Well, one, just because the inventory record says that you are 90% in stock does not mean you are actually 90% in stock. Macy’s, in some of their trials around RFID, found that inventory accuracy degrades remarkably fast after a cycle count. I’ve heard numbers on the order of 10% a month up to 10% per week. So your 90% could easily be 50% before you know it.

Two, there is your service level, and there is the customer’s perceived service level, and these are two different things. I saw a study a long time ago from a university – I can’t find it anymore, but I think it was from Kellogg – that tracked the difference between actual and perceived service levels. If a customer walks into a store and can’t find what they’re looking for, they think the store is out of stock, whether the inventory is actually there or not. In one case, they found that the in-store service level was 92%. The perceived customer service level, because they couldn’t find what they were looking for, was 70%.

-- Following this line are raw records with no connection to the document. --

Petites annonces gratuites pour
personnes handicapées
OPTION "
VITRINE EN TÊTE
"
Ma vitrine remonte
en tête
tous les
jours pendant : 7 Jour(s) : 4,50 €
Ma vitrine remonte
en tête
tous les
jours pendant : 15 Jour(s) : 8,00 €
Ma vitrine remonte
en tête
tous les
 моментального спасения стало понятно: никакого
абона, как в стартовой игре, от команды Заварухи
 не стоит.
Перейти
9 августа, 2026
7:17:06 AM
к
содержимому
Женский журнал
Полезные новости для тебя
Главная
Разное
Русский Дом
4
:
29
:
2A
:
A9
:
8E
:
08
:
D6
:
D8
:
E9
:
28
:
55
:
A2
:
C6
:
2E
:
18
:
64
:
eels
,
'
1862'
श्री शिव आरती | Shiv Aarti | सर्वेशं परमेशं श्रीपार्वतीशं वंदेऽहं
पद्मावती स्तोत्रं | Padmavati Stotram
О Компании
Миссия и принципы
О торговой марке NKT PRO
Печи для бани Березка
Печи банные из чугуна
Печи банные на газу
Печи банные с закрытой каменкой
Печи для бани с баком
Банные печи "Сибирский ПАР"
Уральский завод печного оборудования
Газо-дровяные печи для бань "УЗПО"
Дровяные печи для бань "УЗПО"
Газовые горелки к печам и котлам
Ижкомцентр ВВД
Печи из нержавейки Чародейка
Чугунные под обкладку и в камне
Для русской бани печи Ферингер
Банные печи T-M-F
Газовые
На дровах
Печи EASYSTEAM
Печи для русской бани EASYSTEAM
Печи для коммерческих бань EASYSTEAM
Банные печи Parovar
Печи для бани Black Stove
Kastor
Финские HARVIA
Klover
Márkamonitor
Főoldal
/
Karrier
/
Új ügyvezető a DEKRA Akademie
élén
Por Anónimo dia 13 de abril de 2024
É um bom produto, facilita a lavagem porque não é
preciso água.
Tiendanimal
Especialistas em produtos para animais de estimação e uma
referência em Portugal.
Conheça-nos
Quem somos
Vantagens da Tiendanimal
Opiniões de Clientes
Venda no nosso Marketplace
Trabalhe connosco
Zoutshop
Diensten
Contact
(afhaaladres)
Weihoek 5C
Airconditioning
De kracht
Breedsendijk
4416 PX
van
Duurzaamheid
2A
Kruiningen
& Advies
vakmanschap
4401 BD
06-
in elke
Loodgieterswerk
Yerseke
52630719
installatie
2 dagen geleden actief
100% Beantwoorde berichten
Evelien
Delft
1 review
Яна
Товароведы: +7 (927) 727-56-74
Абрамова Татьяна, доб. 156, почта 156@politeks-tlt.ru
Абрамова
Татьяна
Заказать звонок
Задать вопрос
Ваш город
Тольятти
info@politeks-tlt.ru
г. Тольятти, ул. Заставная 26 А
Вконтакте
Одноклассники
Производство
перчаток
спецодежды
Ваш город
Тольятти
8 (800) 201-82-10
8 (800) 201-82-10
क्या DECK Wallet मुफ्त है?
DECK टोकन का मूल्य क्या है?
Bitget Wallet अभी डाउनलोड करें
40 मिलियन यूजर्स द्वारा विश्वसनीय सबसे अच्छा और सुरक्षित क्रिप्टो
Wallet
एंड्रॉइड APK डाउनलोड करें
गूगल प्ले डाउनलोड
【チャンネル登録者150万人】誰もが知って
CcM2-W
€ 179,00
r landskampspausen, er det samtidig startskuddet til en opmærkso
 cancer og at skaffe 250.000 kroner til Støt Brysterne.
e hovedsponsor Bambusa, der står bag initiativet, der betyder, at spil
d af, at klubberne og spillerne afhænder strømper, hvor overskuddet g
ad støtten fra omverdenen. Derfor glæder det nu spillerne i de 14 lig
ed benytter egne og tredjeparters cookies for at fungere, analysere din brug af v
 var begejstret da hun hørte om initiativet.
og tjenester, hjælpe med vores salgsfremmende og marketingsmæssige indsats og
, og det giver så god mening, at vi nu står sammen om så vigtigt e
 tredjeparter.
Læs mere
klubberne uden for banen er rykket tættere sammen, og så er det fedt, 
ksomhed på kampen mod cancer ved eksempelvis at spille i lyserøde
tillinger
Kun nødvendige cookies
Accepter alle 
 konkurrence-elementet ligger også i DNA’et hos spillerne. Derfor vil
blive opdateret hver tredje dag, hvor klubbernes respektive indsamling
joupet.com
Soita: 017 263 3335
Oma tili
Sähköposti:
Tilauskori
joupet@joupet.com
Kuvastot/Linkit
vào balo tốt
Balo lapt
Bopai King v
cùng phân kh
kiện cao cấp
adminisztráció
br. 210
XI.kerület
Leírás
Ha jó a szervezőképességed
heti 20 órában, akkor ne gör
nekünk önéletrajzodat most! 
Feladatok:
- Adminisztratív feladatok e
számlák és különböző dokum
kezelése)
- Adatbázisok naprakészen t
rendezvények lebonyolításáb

Before omni-channel, the customer would probably either wait if it wasn’t urgent, or would switch to another product. If it got bad enough, a customer would consider switching to another store. Now, the customer pulls out her smartphone and orders it. If you’re lucky, she orders it from you. But think about the supply chain consequences of that decision – demand that was legitimately in a store ended up getting shifted to online because she couldn’t find what she was looking for (even though the store actually had the product). Online, of course, wasn’t allocated enough inventory to take on this shifted demand, and so is out of stock. And in order to save the sale, the retailer ends up shipping from store. And a merchandiser somewhere is looking at all of this activity and scratching her head: why did I put this inventory in the store in the first place?

And finally, we’re talking about apparel for the most part when it comes to ship from store, and “in stock ” in apparel is a bit more nuanced than it is for other verticals, because of color/size combinations. You may show that you have six black jackets on hand, so check the box – you’re in stock! But if you don’t have the size 8 that the customer is looking for, then guess what? You’re out of stock. So at what level are you actually measuring your service level for stores? At the black/size 8 level, or at the jacket level?

Merchandising plans are based on either historical activity, or (hopefully) some forecast of demand. Demand. The customer’s expressed intent to buy. But most retailers I know don’t plan by customer. They plan by location. By channel. But there are so many ways that this can go awry, as I just demonstrated. If you’re too aggregated, then you’re missing out on the nuances of local demands. And if you have no store employees to help customers, then you may be forcing them into a different channel to get what they need, even though you’d actually put the inventory in the right place to begin with. And if you don’t have an accurate picture of your on-hand inventory, you have no clue if you’re actually meeting customer demand or not.

Locations don’t actually demand anything. Customers do. And customers have more ways – channels, locations – to express demand than ever before. But when demand gets disassociated from location, all of the processes that depend on demand are impacted. In other words, when demand breaks, merchandising is not far behind.